■ **EXERCISE DIRECTIONS**
Can you transcribe every entry word for word, skipping the images?

■ **EXERCISE MATERIALS**
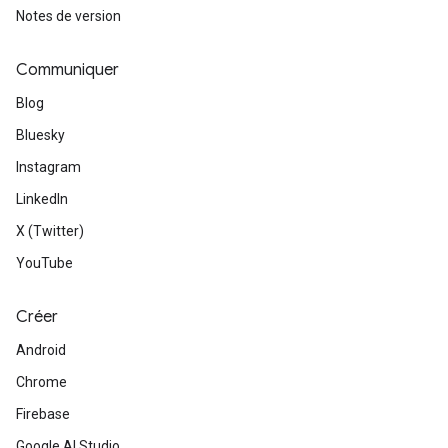
Notes de version
Communiquer
Blog
Bluesky
Instagram
LinkedIn
X (Twitter)
YouTube
Créer
Android
Chrome
Firebase
Google AI Studio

■ **SOLVED PROBLEM**
Notes de version
Communiquer
Blog
Bluesky
Instagram
LinkedIn
X (Twitter)
YouTube
Créer
Android
Chrome
Firebase
Google AI Studio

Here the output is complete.